**Work required:** Print the data verbatim. Leave every image out.
---*---
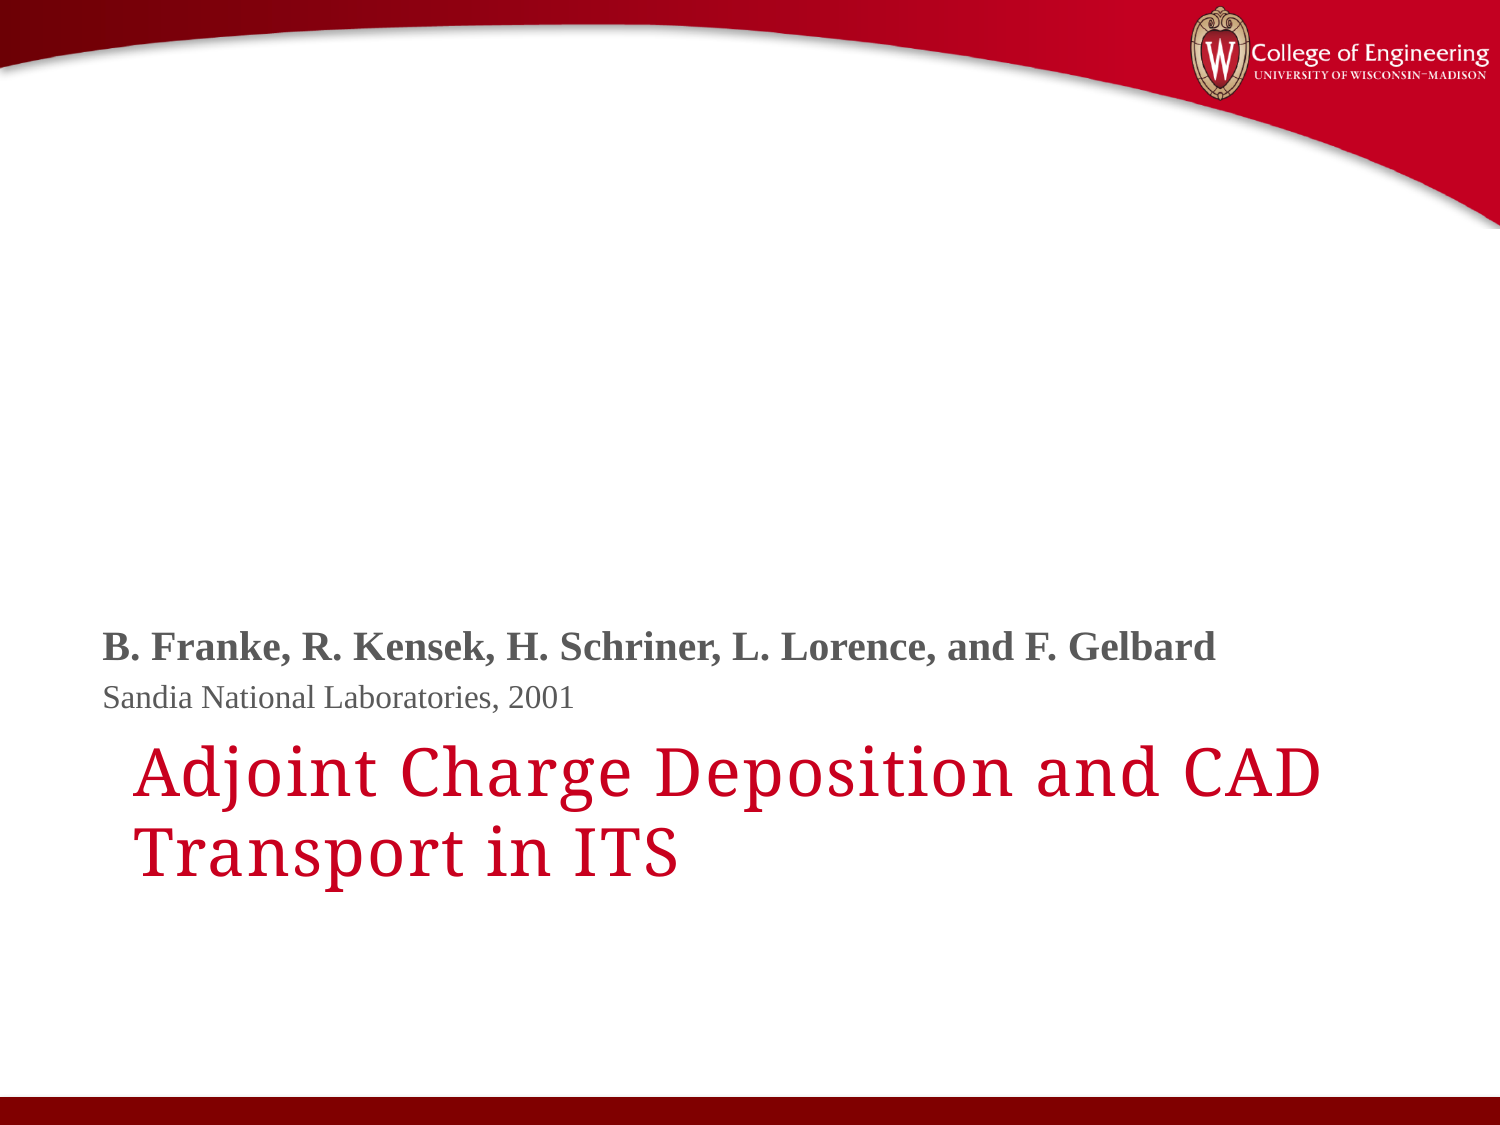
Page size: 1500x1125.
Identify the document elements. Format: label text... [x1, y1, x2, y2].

picture [0, 0, 1500, 229]
list B. Franke, R. Kensek, H. Schriner, L. Lorence, and F. Gelbard Sandia National Laboratories, 2001 [87, 476, 1425, 723]
title Adjoint Charge Deposition and CAD Transport in ITS [118, 723, 1394, 947]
---*---
**Expected answer:**
Page size: 1500x1125.
Identify the document elements. Format: label text... [x1, y1, x2, y2].

picture [0, 0, 1500, 229]
list B. Franke, R. Kensek, H. Schriner, L. Lorence, and F. Gelbard Sandia National Laboratories, 2001 [87, 476, 1425, 723]
title Adjoint Charge Deposition and CAD Transport in ITS [118, 723, 1394, 947]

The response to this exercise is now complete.